→ **EXERCISE PROMPT**:
In the records below, find each line containing the word "holders" and copy it.

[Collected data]

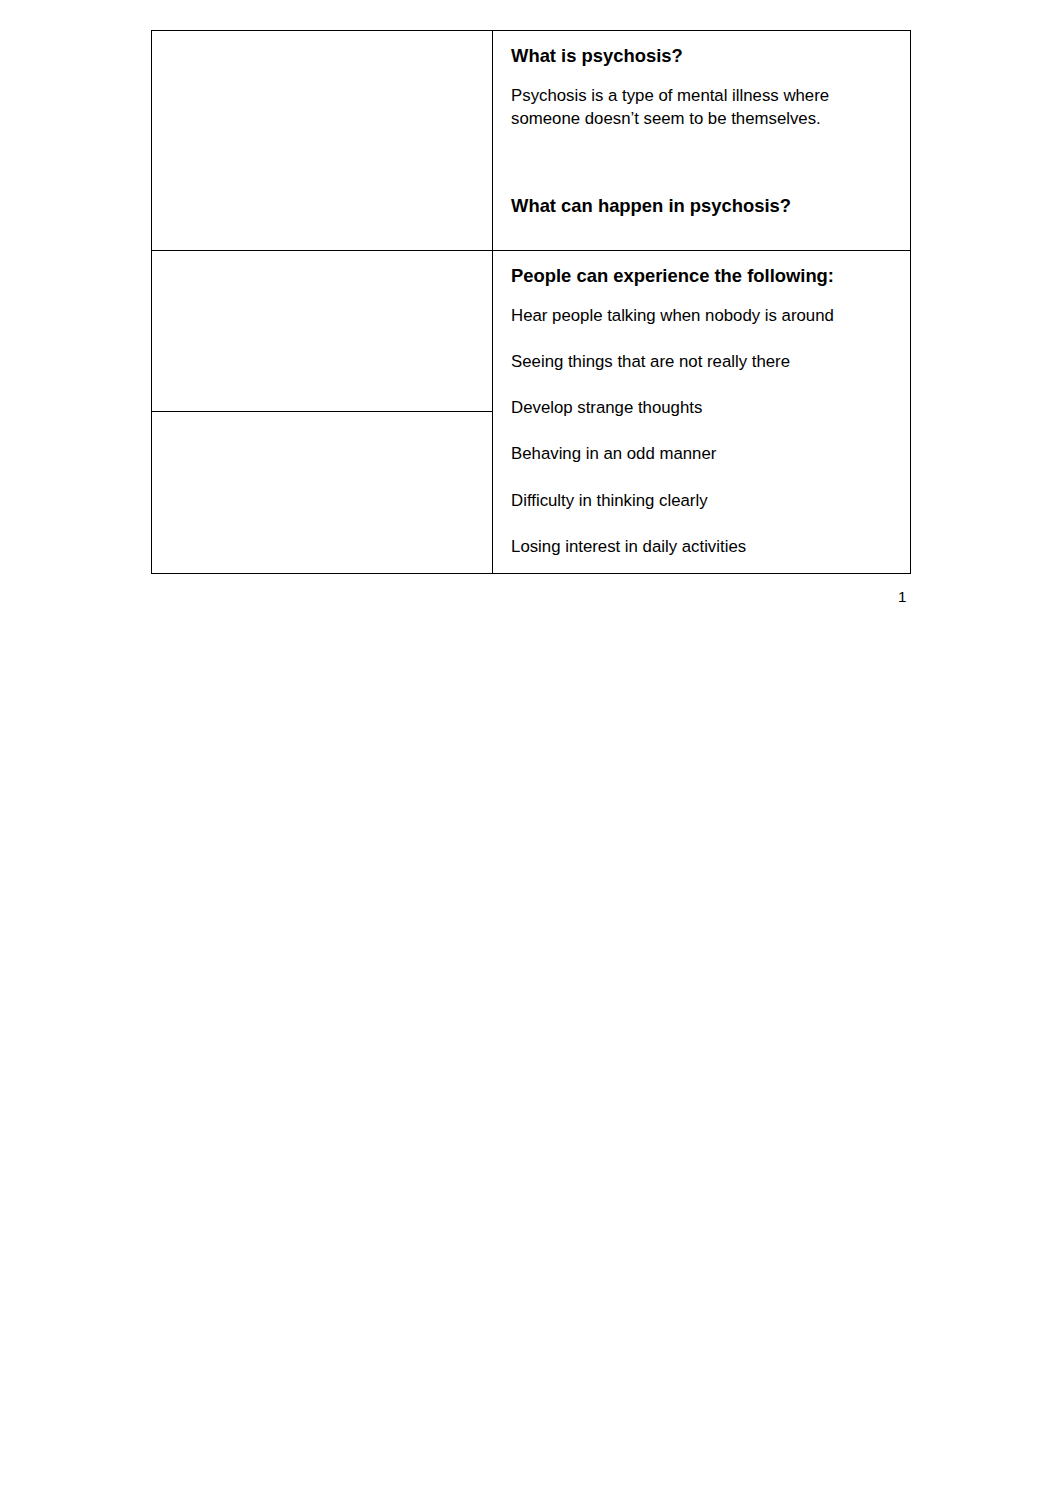| | What is psychosis? Psychosis is a type of mental illness where someone doesn’t seem to be themselves. What can happen in psychosis? |
| | People can experience the following: Hear people talking when nobody is around Seeing things that are not really there Develop strange thoughts Behaving in an odd manner Difficulty in thinking clearly Losing interest in daily activities |
1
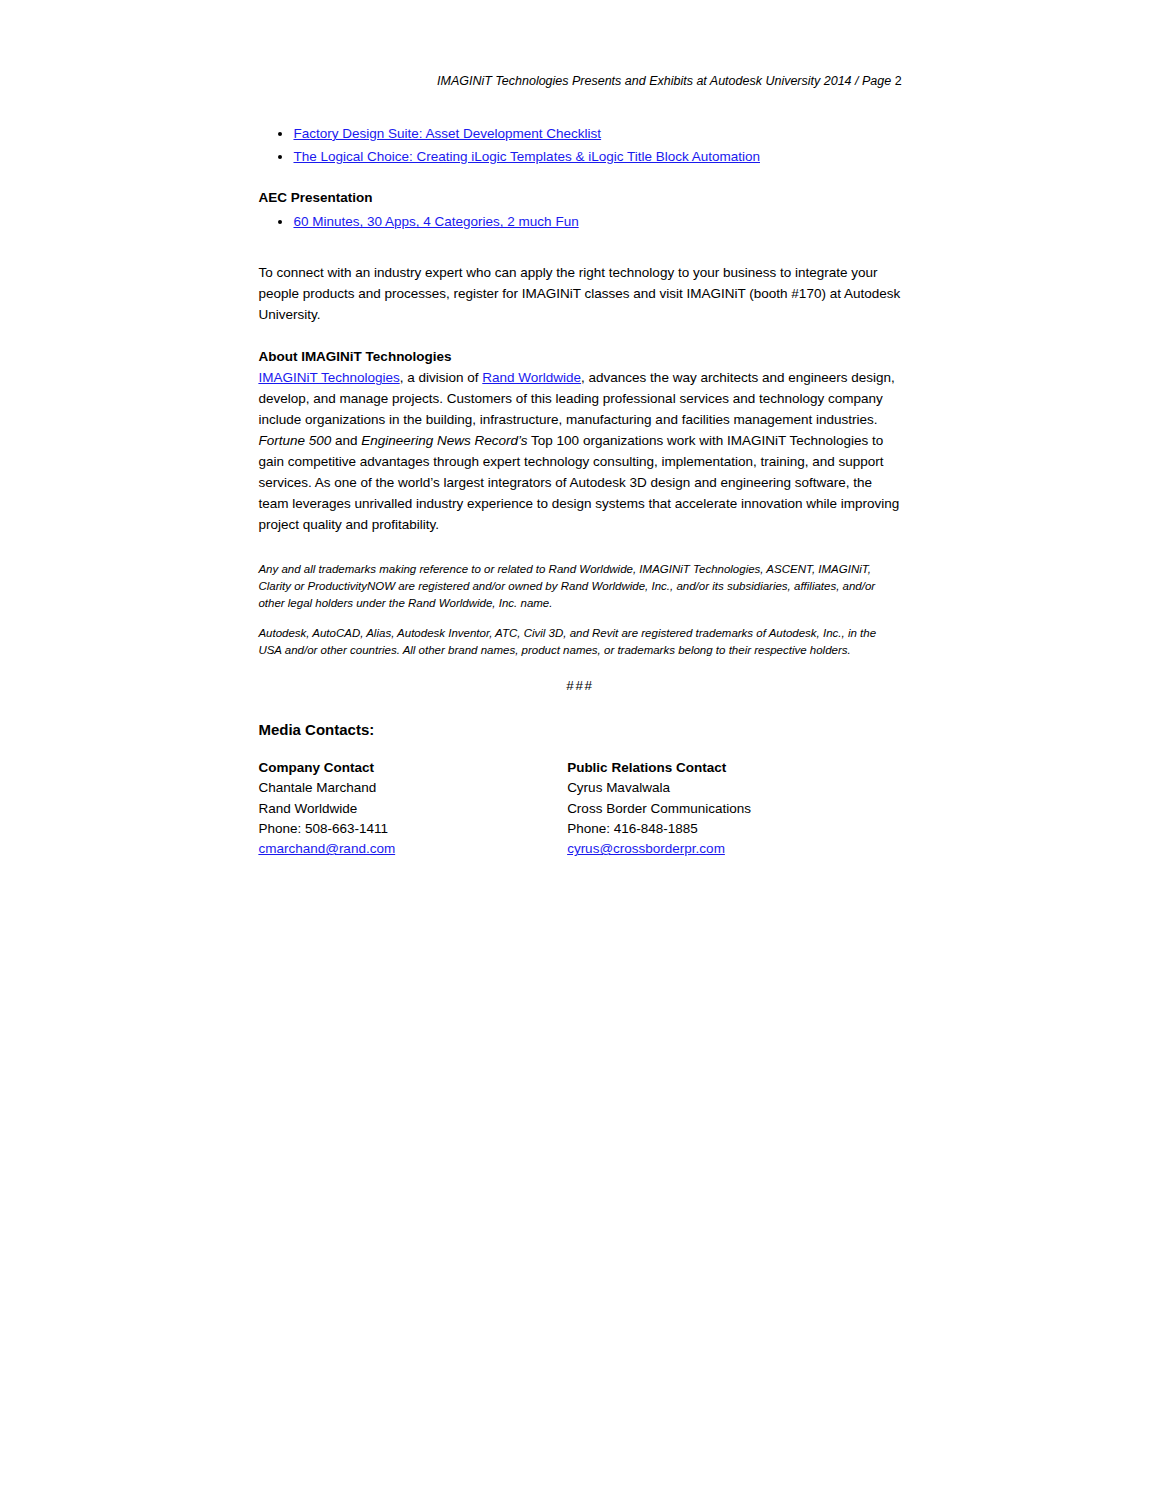IMAGINiT Technologies Presents and Exhibits at Autodesk University 2014 / Page 2
Factory Design Suite: Asset Development Checklist
The Logical Choice: Creating iLogic Templates & iLogic Title Block Automation
AEC Presentation
60 Minutes, 30 Apps, 4 Categories, 2 much Fun
To connect with an industry expert who can apply the right technology to your business to integrate your people products and processes, register for IMAGINiT classes and visit IMAGINiT (booth #170) at Autodesk University.
About IMAGINiT Technologies
IMAGINiT Technologies, a division of Rand Worldwide, advances the way architects and engineers design, develop, and manage projects. Customers of this leading professional services and technology company include organizations in the building, infrastructure, manufacturing and facilities management industries. Fortune 500 and Engineering News Record’s Top 100 organizations work with IMAGINiT Technologies to gain competitive advantages through expert technology consulting, implementation, training, and support services. As one of the world’s largest integrators of Autodesk 3D design and engineering software, the team leverages unrivalled industry experience to design systems that accelerate innovation while improving project quality and profitability.
Any and all trademarks making reference to or related to Rand Worldwide, IMAGINiT Technologies, ASCENT, IMAGINiT, Clarity or ProductivityNOW are registered and/or owned by Rand Worldwide, Inc., and/or its subsidiaries, affiliates, and/or other legal holders under the Rand Worldwide, Inc. name.
Autodesk, AutoCAD, Alias, Autodesk Inventor, ATC, Civil 3D, and Revit are registered trademarks of Autodesk, Inc., in the USA and/or other countries. All other brand names, product names, or trademarks belong to their respective holders.
###
Media Contacts:
| Company Contact | Public Relations Contact |
| Chantale Marchand | Cyrus Mavalwala |
| Rand Worldwide | Cross Border Communications |
| Phone: 508-663-1411 | Phone: 416-848-1885 |
| cmarchand@rand.com | cyrus@crossborderpr.com |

→ **OUTPUT BELOW**:
Any and all trademarks making reference to or related to Rand Worldwide, IMAGINiT Technologies, ASCENT, IMAGINiT, Clarity or ProductivityNOW are registered and/or owned by Rand Worldwide, Inc., and/or its subsidiaries, affiliates, and/or other legal holders under the Rand Worldwide, Inc. name.
Autodesk, AutoCAD, Alias, Autodesk Inventor, ATC, Civil 3D, and Revit are registered trademarks of Autodesk, Inc., in the USA and/or other countries. All other brand names, product names, or trademarks belong to their respective holders.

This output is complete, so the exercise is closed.